Ethiopian startup eQub is the fintech pitch-off winner at 4YFN 2024, Mobile World Congress startup event. TechCrunch was on the ground in Barcelona to meet head of business development Nahom Michael this week.
The name of the startup is an Amharic word referring to a local form of peer-to-peer credit, Michael said. Equb is a group of people who join forces to save money, which is then distributed in turn.
Known as a revolving savings and credit association or ROSKAS, this method of financing is common in many countries, especially across Africa, where it is used for both personal and business loans. but it has not yet entered the digital age.
This is the opportunity that eQub wants to take advantage of. Starting with an app, it targets users among the growing number of Ethiopians who have bank accounts and mobile phones but limited access to credit.
The creation of a digital Equb is an improvement in itself: For eQub members with bank accounts, they can add money without having to go to an ATM. For eQub administrators, it also means they don’t have to deal with piles of cash.
In addition to convenience, eQub’s points system is also a way for users to build credit history by showing that they are consistent savers. In the long run, it could help eQub expand into BNPL, regular loans and more. but for now, it sticks to the original ROSCAS model: no collateral and no interest.
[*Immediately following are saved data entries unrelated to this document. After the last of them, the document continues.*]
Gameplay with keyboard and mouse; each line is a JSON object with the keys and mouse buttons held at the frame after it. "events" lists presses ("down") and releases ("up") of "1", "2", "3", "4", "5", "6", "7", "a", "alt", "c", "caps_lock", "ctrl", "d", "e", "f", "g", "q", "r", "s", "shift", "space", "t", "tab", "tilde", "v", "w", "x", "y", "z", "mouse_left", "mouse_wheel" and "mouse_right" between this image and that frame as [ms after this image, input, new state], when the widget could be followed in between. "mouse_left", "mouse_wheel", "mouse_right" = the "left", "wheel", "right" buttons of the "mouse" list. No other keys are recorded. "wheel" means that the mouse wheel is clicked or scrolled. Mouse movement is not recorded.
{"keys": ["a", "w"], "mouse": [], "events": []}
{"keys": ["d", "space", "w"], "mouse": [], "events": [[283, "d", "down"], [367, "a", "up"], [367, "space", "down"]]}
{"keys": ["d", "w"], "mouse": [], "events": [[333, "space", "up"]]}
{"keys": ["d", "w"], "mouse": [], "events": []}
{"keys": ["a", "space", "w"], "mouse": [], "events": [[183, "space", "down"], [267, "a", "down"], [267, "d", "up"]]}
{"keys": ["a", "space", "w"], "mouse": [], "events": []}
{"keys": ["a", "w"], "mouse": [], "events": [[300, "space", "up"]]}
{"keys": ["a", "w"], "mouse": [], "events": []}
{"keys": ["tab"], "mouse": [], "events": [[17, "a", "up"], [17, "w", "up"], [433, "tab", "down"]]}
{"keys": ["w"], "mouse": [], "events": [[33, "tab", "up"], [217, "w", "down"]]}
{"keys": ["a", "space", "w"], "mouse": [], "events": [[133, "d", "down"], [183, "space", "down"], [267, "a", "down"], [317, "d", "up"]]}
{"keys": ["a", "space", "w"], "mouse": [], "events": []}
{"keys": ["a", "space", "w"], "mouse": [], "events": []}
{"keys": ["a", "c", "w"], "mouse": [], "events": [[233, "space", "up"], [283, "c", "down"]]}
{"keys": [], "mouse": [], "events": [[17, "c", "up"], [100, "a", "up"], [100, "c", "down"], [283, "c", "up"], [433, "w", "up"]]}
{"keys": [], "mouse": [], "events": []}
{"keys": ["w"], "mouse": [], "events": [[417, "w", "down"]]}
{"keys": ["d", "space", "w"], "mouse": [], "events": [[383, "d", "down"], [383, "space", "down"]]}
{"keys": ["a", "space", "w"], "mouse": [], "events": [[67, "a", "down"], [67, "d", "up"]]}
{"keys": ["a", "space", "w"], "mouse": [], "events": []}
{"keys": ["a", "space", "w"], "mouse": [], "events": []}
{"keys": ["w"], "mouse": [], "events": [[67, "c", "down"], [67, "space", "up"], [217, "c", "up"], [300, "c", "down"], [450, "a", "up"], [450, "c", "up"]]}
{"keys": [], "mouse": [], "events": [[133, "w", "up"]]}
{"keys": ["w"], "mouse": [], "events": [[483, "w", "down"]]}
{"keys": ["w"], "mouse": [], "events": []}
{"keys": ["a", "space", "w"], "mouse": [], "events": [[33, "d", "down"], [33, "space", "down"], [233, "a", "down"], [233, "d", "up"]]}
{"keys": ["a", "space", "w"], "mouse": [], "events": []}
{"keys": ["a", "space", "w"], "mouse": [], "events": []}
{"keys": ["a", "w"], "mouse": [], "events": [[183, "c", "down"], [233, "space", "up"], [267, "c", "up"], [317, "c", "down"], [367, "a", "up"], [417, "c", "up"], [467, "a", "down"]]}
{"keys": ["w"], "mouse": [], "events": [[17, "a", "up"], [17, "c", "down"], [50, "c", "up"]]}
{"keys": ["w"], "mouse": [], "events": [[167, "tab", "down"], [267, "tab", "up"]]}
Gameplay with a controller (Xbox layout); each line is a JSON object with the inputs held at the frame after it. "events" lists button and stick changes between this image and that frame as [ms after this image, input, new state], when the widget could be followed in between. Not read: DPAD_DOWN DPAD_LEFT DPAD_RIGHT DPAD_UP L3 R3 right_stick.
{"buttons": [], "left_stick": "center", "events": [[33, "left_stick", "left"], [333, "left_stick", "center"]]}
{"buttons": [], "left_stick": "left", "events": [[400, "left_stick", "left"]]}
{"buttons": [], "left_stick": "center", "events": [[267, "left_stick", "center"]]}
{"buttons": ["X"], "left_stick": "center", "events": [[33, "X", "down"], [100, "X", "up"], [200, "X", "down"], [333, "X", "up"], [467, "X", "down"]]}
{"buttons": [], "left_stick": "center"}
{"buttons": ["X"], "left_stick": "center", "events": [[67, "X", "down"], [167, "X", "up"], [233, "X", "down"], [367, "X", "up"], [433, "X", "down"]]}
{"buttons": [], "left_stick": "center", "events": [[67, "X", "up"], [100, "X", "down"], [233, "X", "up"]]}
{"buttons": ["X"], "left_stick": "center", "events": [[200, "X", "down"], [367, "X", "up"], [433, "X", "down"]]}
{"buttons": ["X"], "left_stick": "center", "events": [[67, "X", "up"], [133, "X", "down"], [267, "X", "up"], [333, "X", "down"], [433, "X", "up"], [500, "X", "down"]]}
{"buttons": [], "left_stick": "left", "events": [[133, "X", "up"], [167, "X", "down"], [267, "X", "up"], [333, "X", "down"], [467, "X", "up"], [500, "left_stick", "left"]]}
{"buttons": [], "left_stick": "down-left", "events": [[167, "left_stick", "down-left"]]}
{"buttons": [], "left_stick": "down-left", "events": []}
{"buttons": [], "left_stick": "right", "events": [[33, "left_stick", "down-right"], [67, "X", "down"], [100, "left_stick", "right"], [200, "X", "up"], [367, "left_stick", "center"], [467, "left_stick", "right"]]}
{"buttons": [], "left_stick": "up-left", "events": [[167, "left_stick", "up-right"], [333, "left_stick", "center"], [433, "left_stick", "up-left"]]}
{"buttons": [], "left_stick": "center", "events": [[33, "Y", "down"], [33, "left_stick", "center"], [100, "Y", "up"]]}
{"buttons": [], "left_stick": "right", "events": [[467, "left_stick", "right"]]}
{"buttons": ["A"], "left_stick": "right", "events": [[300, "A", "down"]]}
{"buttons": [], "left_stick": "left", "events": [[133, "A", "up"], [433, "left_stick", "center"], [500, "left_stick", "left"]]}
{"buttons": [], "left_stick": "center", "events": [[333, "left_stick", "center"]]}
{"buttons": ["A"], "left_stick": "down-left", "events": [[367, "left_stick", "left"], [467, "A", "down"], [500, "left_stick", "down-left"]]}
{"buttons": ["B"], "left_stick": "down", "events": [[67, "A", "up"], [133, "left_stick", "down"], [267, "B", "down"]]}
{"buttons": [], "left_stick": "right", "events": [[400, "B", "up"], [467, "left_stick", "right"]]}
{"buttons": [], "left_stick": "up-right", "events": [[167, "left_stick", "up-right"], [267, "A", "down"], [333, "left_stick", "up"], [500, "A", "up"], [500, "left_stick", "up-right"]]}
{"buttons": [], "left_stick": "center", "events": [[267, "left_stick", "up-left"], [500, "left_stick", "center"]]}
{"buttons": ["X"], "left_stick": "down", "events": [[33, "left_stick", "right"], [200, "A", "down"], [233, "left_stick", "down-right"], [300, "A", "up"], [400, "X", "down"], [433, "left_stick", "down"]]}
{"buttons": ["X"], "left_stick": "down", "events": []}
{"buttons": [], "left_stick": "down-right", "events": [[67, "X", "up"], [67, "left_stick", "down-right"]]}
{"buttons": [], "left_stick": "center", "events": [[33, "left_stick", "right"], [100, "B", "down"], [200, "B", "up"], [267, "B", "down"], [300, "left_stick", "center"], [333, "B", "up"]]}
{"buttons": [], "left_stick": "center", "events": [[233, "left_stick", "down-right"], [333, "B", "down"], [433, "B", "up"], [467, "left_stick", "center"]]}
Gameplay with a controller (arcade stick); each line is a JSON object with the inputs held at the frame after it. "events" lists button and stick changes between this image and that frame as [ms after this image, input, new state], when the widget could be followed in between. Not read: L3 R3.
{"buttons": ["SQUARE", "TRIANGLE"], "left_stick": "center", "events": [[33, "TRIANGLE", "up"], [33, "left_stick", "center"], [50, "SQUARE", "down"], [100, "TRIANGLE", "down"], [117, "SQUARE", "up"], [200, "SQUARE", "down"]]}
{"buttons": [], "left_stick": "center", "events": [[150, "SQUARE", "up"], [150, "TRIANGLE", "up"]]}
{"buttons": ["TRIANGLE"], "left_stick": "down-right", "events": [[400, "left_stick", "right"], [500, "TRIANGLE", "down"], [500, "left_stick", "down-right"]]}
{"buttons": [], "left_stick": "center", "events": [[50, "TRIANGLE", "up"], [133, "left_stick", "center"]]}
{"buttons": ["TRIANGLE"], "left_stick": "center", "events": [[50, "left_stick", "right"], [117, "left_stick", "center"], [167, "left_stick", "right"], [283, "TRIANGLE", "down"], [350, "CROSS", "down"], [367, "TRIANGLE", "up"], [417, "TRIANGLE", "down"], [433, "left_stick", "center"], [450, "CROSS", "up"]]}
Instead, it makes money by charging a transaction fee when funds are withdrawn.
In her pitch, Michael told the jury and the audience that the app had attracted around 25,000 users since its launch, translating into 200 savings groups. He also showed TechCrunch that the app gives users two options: Either join an existing group or a curated group created by the startup.
In both cases, eQub takes steps to ensure that savings are safe. For self-managed groups, it does detailed KYC, which is already more than traditional, offline Equbs. This makes sense: these people usually share personal ties, which is not the case with curated eQubs.
However, Michael explained to TechCrunch via text, the requirements are “getting strict” for such groups, “including digital ID, employment letter or business license for proof of stable income, 3-6 months bank accounts, also sign a digital agreement that allows us (eQub) to take legal action in the event of such cases.”
Michael said the startup now has more than 10 banking partners, an approach that can also help limit risks through data sharing. More could be coming: “recently,” said Michael, “insurance companies have offered to create a special limited insurance policy for saving groups where defaults occur due to the death of an eQub member.”
In addition, the startup has 20 corporate partners as part of its B2B2C strategy: If a company’s employees already participate in Equbs, the app now gives the employer a way to make it digital.
One of her next targets will be gig workers, an important component of the workforce in the sub-Saharan country’s cities. eQub hopes to reach 1 million of those users by 2025. But while there’s built-in virality to the app, faster growth will require more marketing, which is one of the reasons the company is looking to raise a round pre-seed worth $500,000. The exposure it got at MWC may help it with that, but also with another goal: expanding to other countries in the near future.